I agree that their are major problems in police forces across the country.

Re @MaybeBabyMustache I also think that many on the right do believe that academia, journalism, and Hollywood, as a broad/dispersed force across society, do in fact have huge power over our lives. These are our epistemic institutions. Telling people what is appropriate/correct/valid to believe, and that other beliefs are simply invalid, is a lot of power! It might not be the literal force of guns and handcuffs, but having control over the "official" narrative is absolutely power.

Re @Kris that is a very concerning indictment of American policing, and whichever police department your son was joining in particular. But imagine a conservative (or even a "moderate Democrat" to make the parallelism fair) trying to go into a particularly left-leaning academic discipline like Sociology or African Studies or the like. I imagine there would be a similar mounting disgust with having to toe the line on every dispute of political correctness, keep their neck out of cancellation campaigns, having to espouse beliefs they don't hold in a "diversity statement" on every job application in order to even be considered...

Again, not morally equivocating, simply stating the dynamics at play are the same. Being upset about ideological bias in both directions is perfectly valid. Crucial institutions engaging in purity testing to only hire and keep around people who are ideologically aligned is a problem.

■ LISTED ENTRIES ■
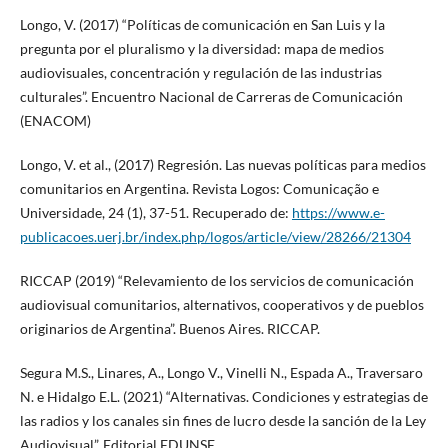
Longo, V. (2017) “Políticas de comunicación en San Luis y la
pregunta por el pluralismo y la diversidad: mapa de medios
audiovisuales, concentración y regulación de las industrias
culturales”. Encuentro Nacional de Carreras de Comunicación
(ENACOM)
Longo, V. et al., (2017) Regresión. Las nuevas políticas para medios
comunitarios en Argentina. Revista Logos: Comunicação e
Universidade, 24 (1), 37-51. Recuperado de:
https://www.e-
publicacoes.uerj.br/index.php/logos/article/view/28266/21304
RICCAP (2019) “Relevamiento de los servicios de comunicación
audiovisual comunitarios, alternativos, cooperativos y de pueblos
originarios de Argentina”. Buenos Aires. RICCAP.
Segura M.S., Linares, A., Longo V., Vinelli N., Espada A., Traversaro
N. e Hidalgo E.L. (2021) “Alternativas. Condiciones y estrategias de
las radios y los canales sin fines de lucro desde la sanción de la Ley
Audiovisual”. Editorial EDUNSE.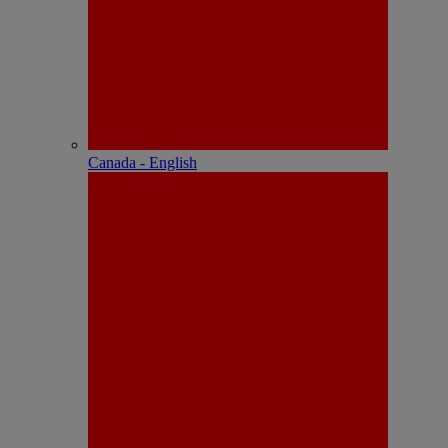
Canada - English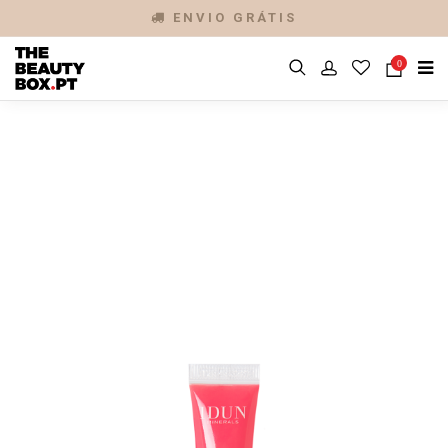
ENVIO GRÁTIS
0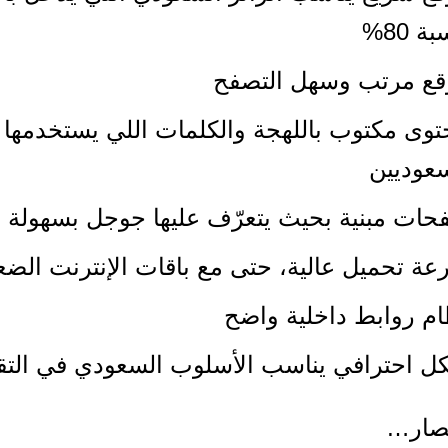
ة 80%
قع مرتب وسهل التصفح
وى مكتوب باللهجة والكلمات اللي يستخدمها
عوديين
ات مبنية بحيث يتعرّف عليها جوجل بسهولة
ة تحميل عالية، حتى مع باقات الإنترنت الضع
م روابط داخلية واضح
ل احترافي يناسب الأسلوب السعودي في التق
تصار…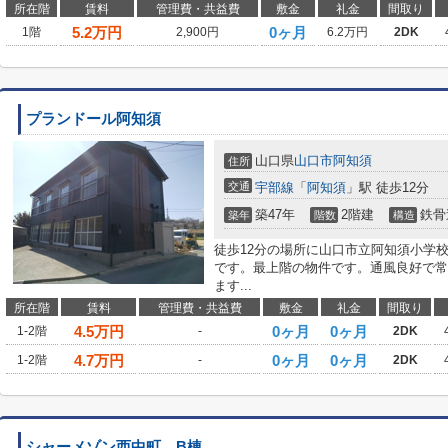
所在階
賃料
管理費・共益費
敷金
礼金
間取り
5.2
万円
0ヶ月
1階
2,900円
6.2万円
2DK
プランドール阿知須
山口県
山口市
阿知須
住所
交通
宇部線
「
阿知須
」駅 徒歩12分
築47年
2階建
鉄骨
築年
階数
構造
徒歩12分の場所に山口市立阿知須小学
です。最上階の物件です。通風良好で常
ます...
所在階
賃料
管理費・共益費
敷金
礼金
間取り
4.5
万円
0ヶ月
0ヶ月
1-2階
-
2DK
4.7
万円
0ヶ月
0ヶ月
1-2階
-
2DK
シャーメゾン西中町 B棟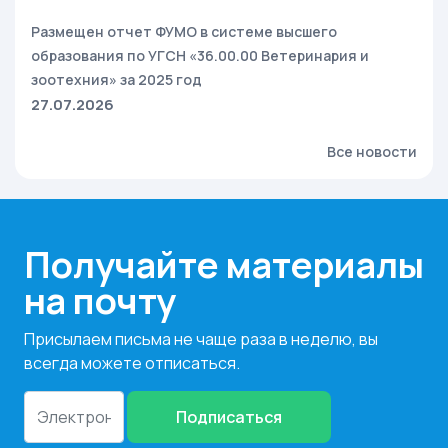
Размещен отчет ФУМО в системе высшего
образования по УГСН «36.00.00 Ветеринария и
зоотехния» за 2025 год
27.07.2026
Все новости
Получайте материалы
на почту
Присылаем письма не чаще раза в неделю, вы
всегда можете отписаться.
Подписаться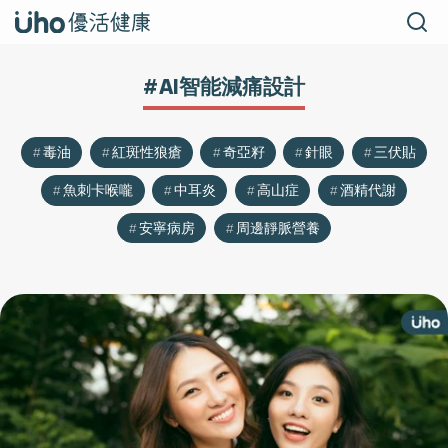
#AI智能減痛設計
毒油
紅斑性狼瘡
奇亞籽
針眼
三伏貼
魚刺卡喉嚨
中耳炎
高山症
酒精代謝
安寧病房
周邊靜脈營養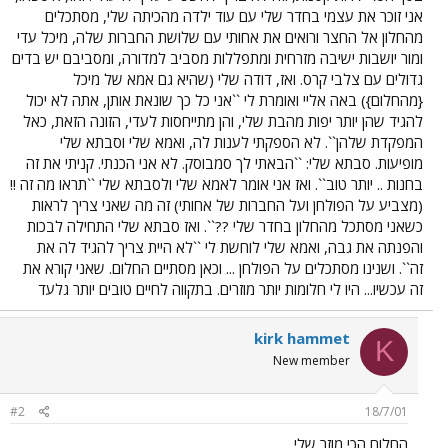
אני זוכר את עצמי בחדר שלי עם עוד ילדה מהכיתה שלי, מסתכלים
מהחלון אל החצר ורואים את אחותי עם שלושת החברות שלה, מיכל עדי
ומור יושבות ישיבה מזרחית ומתפללות מסביב למדורה, ומסביבם יש בדים
גדולים עם צלבי קרס. ואז, דודה שלי (שהיא גם אמא של מיכל
{מהחלום}) באה אליי ואומרת לי ``אני כל כך שונאת אותן, אתה לא יכול
להגיד שהן יותר יפות מהבת שלי, והן מתייחסות לעדי, הזונה הזאת, כאל
המפקדת שלהן``. לא הספקתי לענות לה, ואמא שלי וסבתא שלי
מופיעות. סבתא שלי: ``הבאתי לך סמבוסק. לא אני הכנתי. קניתי את זה
בחנות .. יותר טוב``. ואז אני אומר לאמא שלי ולסבתא שלי ``תראו מה זה !!
(מצביע על הפולחן ועל החברות של אחותי) זה מה שאני צריך לראות
כשאני מסתכל מהחלון בחדר שלי ??``. ואז סבתא שלי התחילה לבכות
והפנתה את גבה, ואמא שלי לוחשת לי ``לא היית צריך להגיד לה את
זה``. ושנינו מסתכלים על הפולחן ... וכאן מסתיים החלום. שאני קורא את
זה עכשיו... היו לי חלומות יותר מוזרים. בתקווה לחיים טובים יותר גלעד
kirk hammet
K
New member
#2
18/7/01
החלום הכי מוזר שלי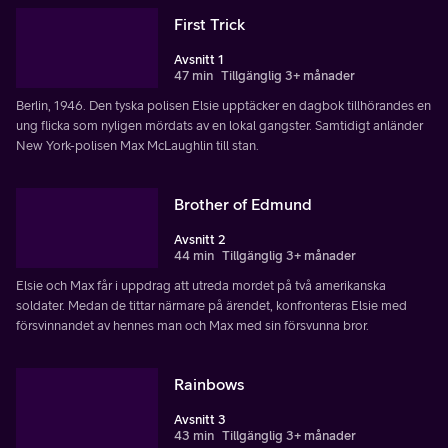
First Trick
Avsnitt 1
47 min
Tillgänglig 3+ månader
Berlin, 1946. Den tyska polisen Elsie upptäcker en dagbok tillhörandes en
ung flicka som nyligen mördats av en lokal gangster. Samtidigt anländer
New York-polisen Max McLaughlin till stan.
Brother of Edmund
Avsnitt 2
44 min
Tillgänglig 3+ månader
Elsie och Max får i uppdrag att utreda mordet på två amerikanska
soldater. Medan de tittar närmare på ärendet, konfronteras Elsie med
försvinnandet av hennes man och Max med sin försvunna bror.
Rainbows
Avsnitt 3
43 min
Tillgänglig 3+ månader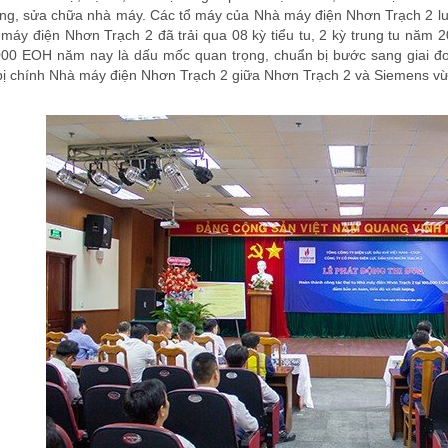
ng, sửa chữa nhà máy. Các tổ máy của Nhà máy điện Nhơn Trạch 2 luô
áy điện Nhơn Trạch 2 đã trải qua 08 kỳ tiểu tu, 2 kỳ trung tu năm 
.000 EOH năm nay là dấu mốc quan trọng, chuẩn bị bước sang giai đ
t bị chính Nhà máy điện Nhơn Trạch 2 giữa Nhơn Trạch 2 và Siemens v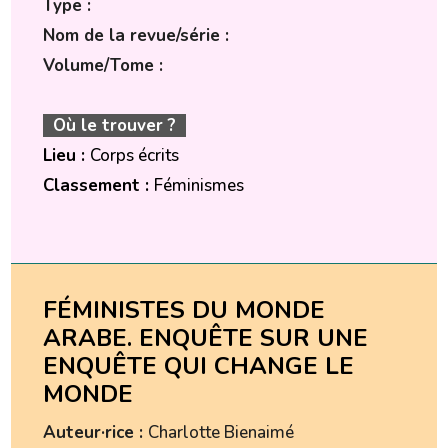
Type :
Nom de la revue/série :
Volume/Tome :
Où le trouver ?
Lieu :
Corps écrits
Classement :
Féminismes
FÉMINISTES DU MONDE
ARABE. ENQUÊTE SUR UNE
ENQUÊTE QUI CHANGE LE
MONDE
Auteur·rice :
Charlotte Bienaimé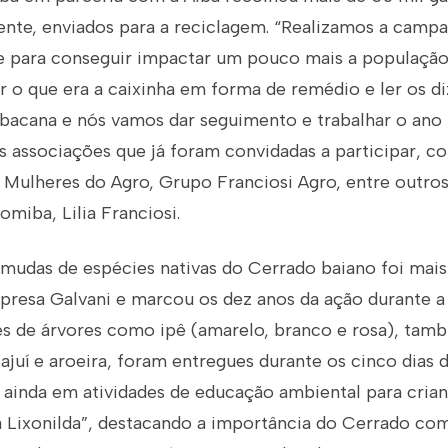
mente, enviados para a reciclagem. “Realizamos a cam
e para conseguir impactar um pouco mais a população
r o que era a caixinha em forma de remédio e ler os d
acana e nós vamos dar seguimento e trabalhar o ano 
s associações que já foram convidadas a participar, c
 Mulheres do Agro, Grupo Franciosi Agro, entre outro
omiba, Lilia Franciosi.
 mudas de espécies nativas do Cerrado baiano foi mai
mpresa Galvani e marcou os dez anos da ação durante a
s de árvores como ipê (amarelo, branco e rosa), tambu
cajuí e aroeira, foram entregues durante os cinco dias 
ainda em atividades de educação ambiental para cria
 Lixonilda”, destacando a importância do Cerrado com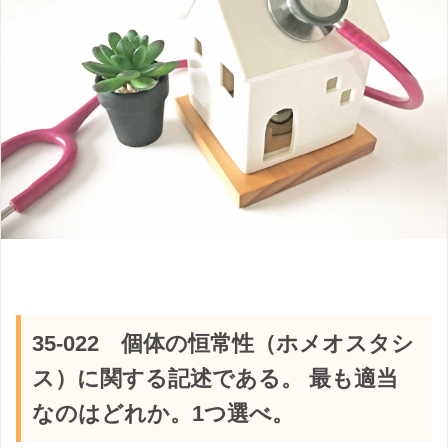
35-022 個体の恒常性（ホメオスタシ
ス）に関する記述である。 最も適当
なのはどれか。1つ選べ。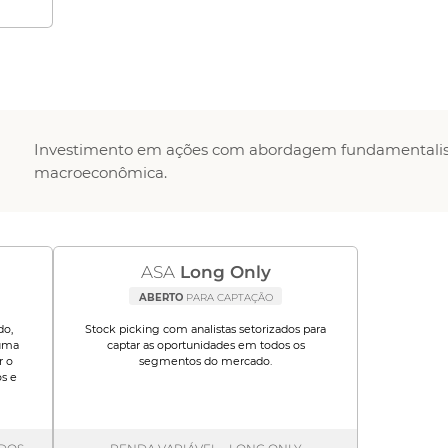
Investimento em ações com abordagem fundamentalis
macroeconômica.
ASA
Long Only
ABERTO
PARA CAPTAÇÃO
do,
Stock picking com analistas setorizados para
 uma
captar as oportunidades em todos os
r o
segmentos do mercado.
s e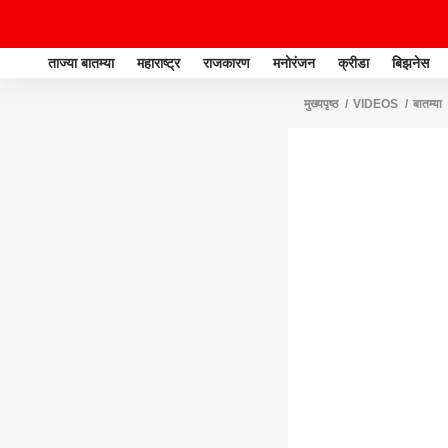
ताज्या बातम्या
महाराष्ट्र
राजकारण
मनोरंजन
क्रीडा
बिझनेस
मुख्यपृष्ठ
VIDEOS
बातम्या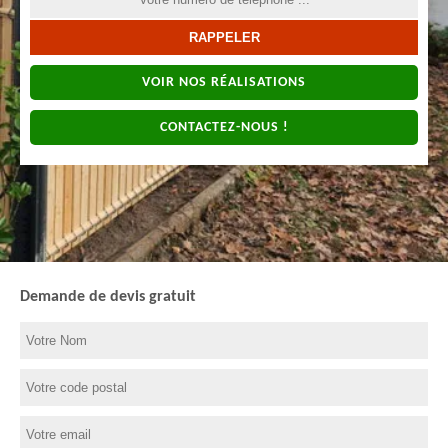
VOIR NOS RÉALISATIONS
CONTACTEZ-NOUS !
Demande de devis gratuit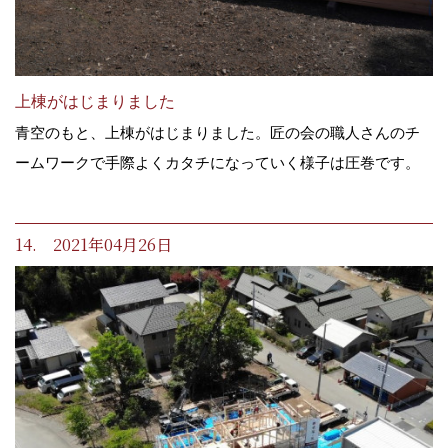
上棟がはじまりました
青空のもと、上棟がはじまりました。匠の会の職人さんのチ
ームワークで手際よくカタチになっていく様子は圧巻です。
14. 2021年04月26日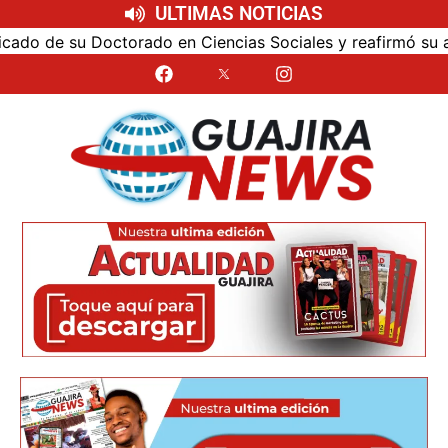
ULTIMAS NOTICIAS
o de su Doctorado en Ciencias Sociales y reafirmó su apuest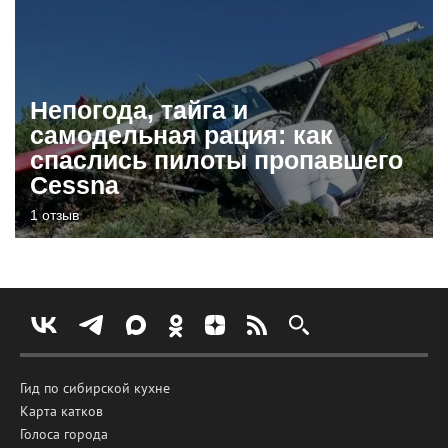
Непогода, тайга и
самодельная рация: как
спаслись пилоты пропавшего
Cessna
1 отзыв
Гид по сибирской кухне
Карта катков
Голоса города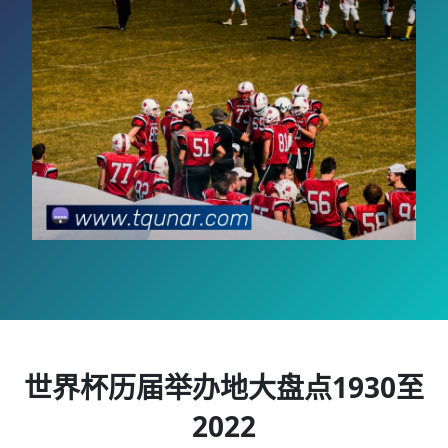
世界杯历届举办地大盘点1930至
2022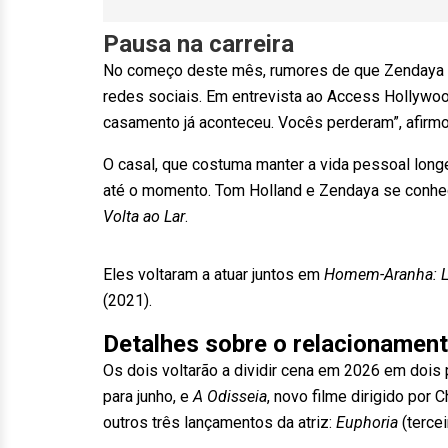
Pausa na carreira
No começo deste mês, rumores de que Zendaya s
redes sociais. Em entrevista ao Access Hollywood,
casamento já aconteceu. Vocês perderam”, afirmo
O casal, que costuma manter a vida pessoal long
até o momento. Tom Holland e Zendaya se conhe
Volta ao Lar
.
Eles voltaram a atuar juntos em
Homem-Aranha: L
(2021).
Detalhes sobre o relacionament
Os dois voltarão a dividir cena em 2026 em dois 
para junho, e
A Odisseia
, novo filme dirigido por 
outros três lançamentos da atriz:
Euphoria
(terce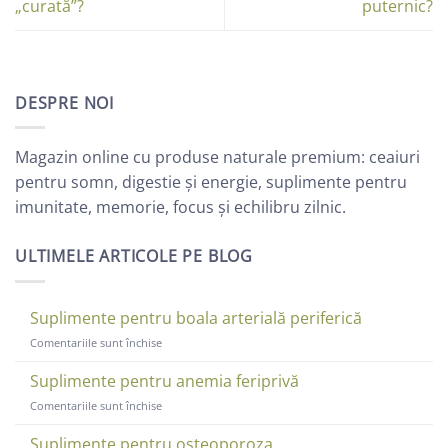
„curată”?
puternic?
DESPRE NOI
Magazin online cu produse naturale premium: ceaiuri
pentru somn, digestie și energie, suplimente pentru
imunitate, memorie, focus și echilibru zilnic.
ULTIMELE ARTICOLE PE BLOG
Suplimente pentru boala arterială periferică
pentru
Comentariile sunt închise
Suplimente
pentru
Suplimente pentru anemia feriprivă
boala
pentru
Comentariile sunt închise
arterială
Suplimente
periferică
pentru
Suplimente pentru osteoporoza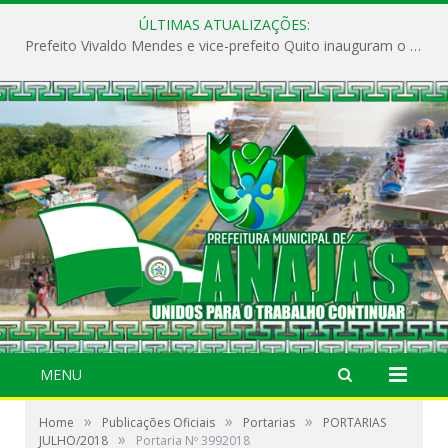
ÚLTIMAS ATUALIZAÇÕES:
Prefeito Vivaldo Mendes e vice-prefeito Quito inauguram o CAPS e fortalecem a saúde pública em Anajás.
MENU
»
»
»
Home
Publicações Oficiais
Portarias
PORTARIAS
»
JULHO/2018
Portaria Nº 3992018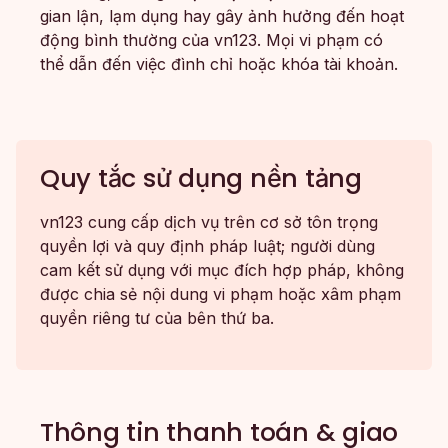
gian lận, lạm dụng hay gây ảnh hưởng đến hoạt
động bình thường của vn123. Mọi vi phạm có
thể dẫn đến việc đình chỉ hoặc khóa tài khoản.
Quy tắc sử dụng nền tảng
vn123 cung cấp dịch vụ trên cơ sở tôn trọng
quyền lợi và quy định pháp luật; người dùng
cam kết sử dụng với mục đích hợp pháp, không
được chia sẻ nội dung vi phạm hoặc xâm phạm
quyền riêng tư của bên thứ ba.
Thông tin thanh toán & giao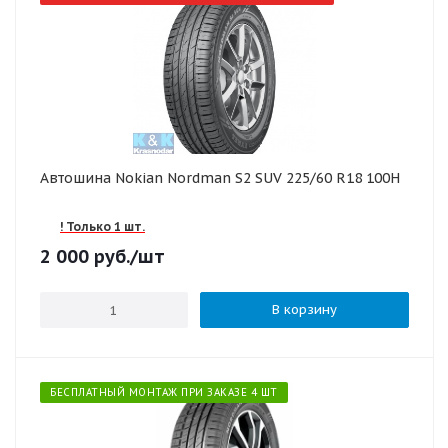
Автошина Nokian Nordman S2 SUV 225/60 R18 100H
! Только 1 шт.
2 000
руб.
/шт
В корзину
БЕСПЛАТНЫЙ МОНТАЖ ПРИ ЗАКАЗЕ 4 ШТ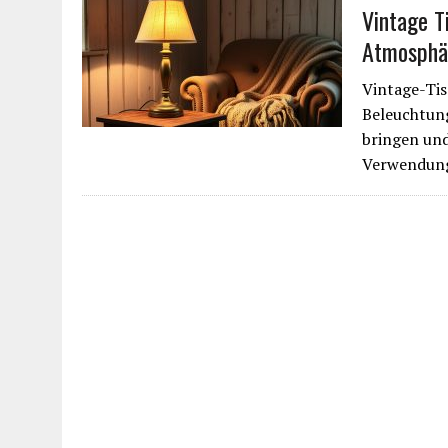
Vintage T
Atmosphä
Vintage-Tis
Beleuchtung
bringen und
Verwendu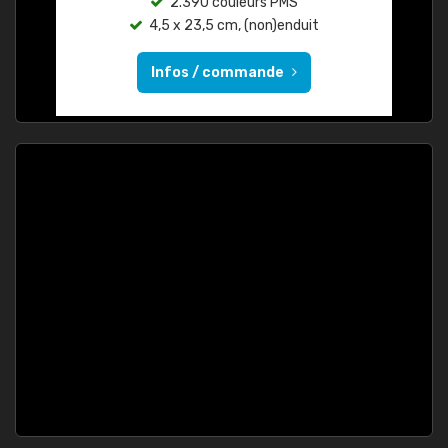
2.390 couleurs PMS
4,5 x 23,5 cm, (non)enduit
Infos / commande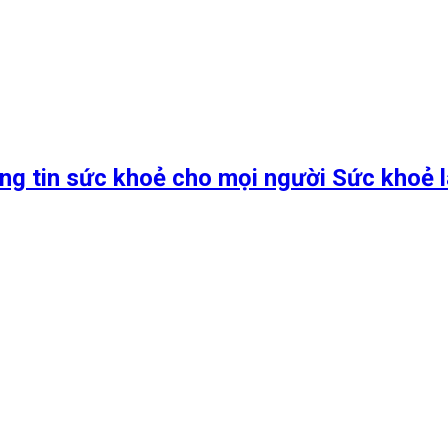
ng tin sức khoẻ cho mọi người Sức khoẻ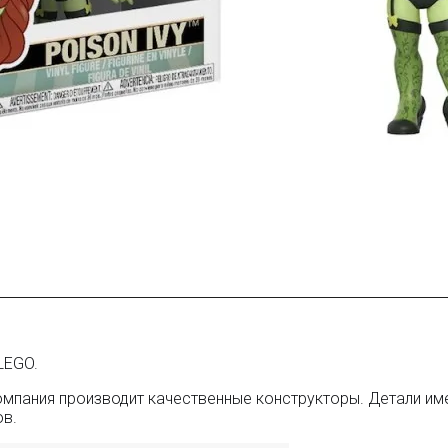
LEGO.
Компания производит качественные конструкторы. Детали 
ов.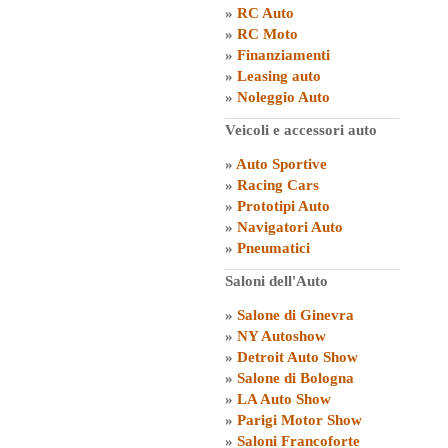
»
RC Auto
»
RC Moto
»
Finanziamenti
»
Leasing auto
»
Noleggio Auto
Veicoli e accessori auto
»
Auto Sportive
»
Racing Cars
»
Prototipi Auto
»
Navigatori Auto
»
Pneumatici
Saloni dell'Auto
»
Salone di Ginevra
»
NY Autoshow
»
Detroit Auto Show
»
Salone di Bologna
»
LA Auto Show
»
Parigi Motor Show
»
Saloni Francoforte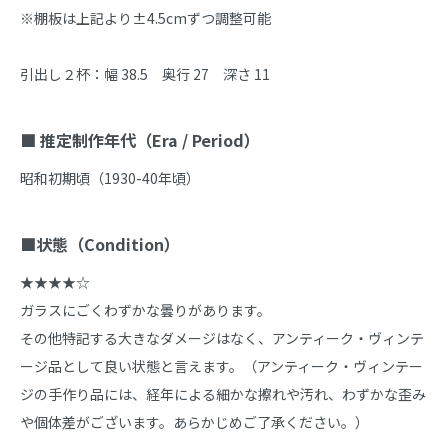
※棚板は上記より±4.5cmずつ調整可能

■ WORK REQUEST ■
In the comment on ideological bias, what does the writer call academia, journalism, and Hollywood?

■ RESPONSE AREA ■
Our epistemic institutions.